▸ Task: All of the data below should come back exactly as written, minus its images.
***** Dataset excerpt *****
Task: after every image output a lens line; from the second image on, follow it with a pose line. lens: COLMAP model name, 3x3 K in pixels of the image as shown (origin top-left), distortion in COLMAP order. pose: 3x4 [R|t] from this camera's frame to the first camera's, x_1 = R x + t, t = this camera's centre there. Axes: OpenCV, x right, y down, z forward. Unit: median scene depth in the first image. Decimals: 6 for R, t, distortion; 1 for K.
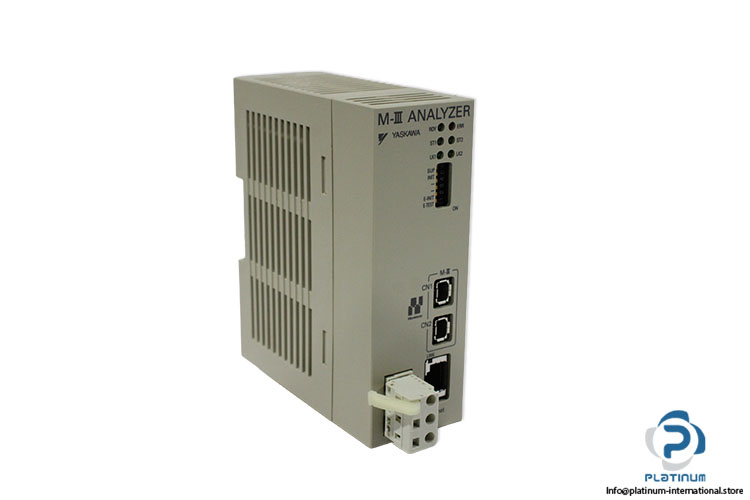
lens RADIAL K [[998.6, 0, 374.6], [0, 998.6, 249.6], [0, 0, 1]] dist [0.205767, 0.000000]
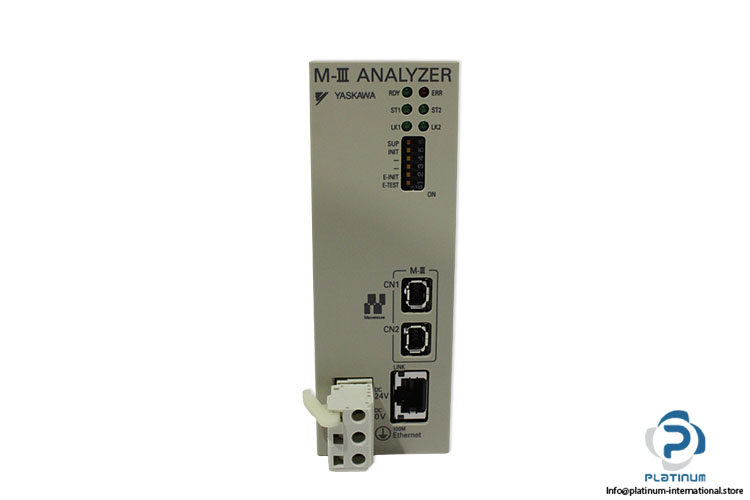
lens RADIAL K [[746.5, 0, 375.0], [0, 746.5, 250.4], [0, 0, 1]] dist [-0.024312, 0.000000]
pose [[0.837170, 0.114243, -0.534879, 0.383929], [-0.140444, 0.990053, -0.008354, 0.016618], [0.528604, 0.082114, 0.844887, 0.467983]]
*****
▸ Output for this exercise:
Task: after every image output a lens line; from the second image on, follow it with a pose line. lens: COLMAP model name, 3x3 K in pixels of the image as shown (origin top-left), distortion in COLMAP order. pose: 3x4 [R|t] from this camera's frame to the first camera's, x_1 = R x + t, t = this camera's centre there. Axes: OpenCV, x right, y down, z forward. Unit: median scene depth in the first image. Decimals: 6 for R, t, distortion; 1 for K.
lens RADIAL K [[998.6, 0, 374.6], [0, 998.6, 249.6], [0, 0, 1]] dist [0.205767, 0.000000]
lens RADIAL K [[746.5, 0, 375.0], [0, 746.5, 250.4], [0, 0, 1]] dist [-0.024312, 0.000000]
pose [[0.837170, 0.114243, -0.534879, 0.383929], [-0.140444, 0.990053, -0.008354, 0.016618], [0.528604, 0.082114, 0.844887, 0.467983]]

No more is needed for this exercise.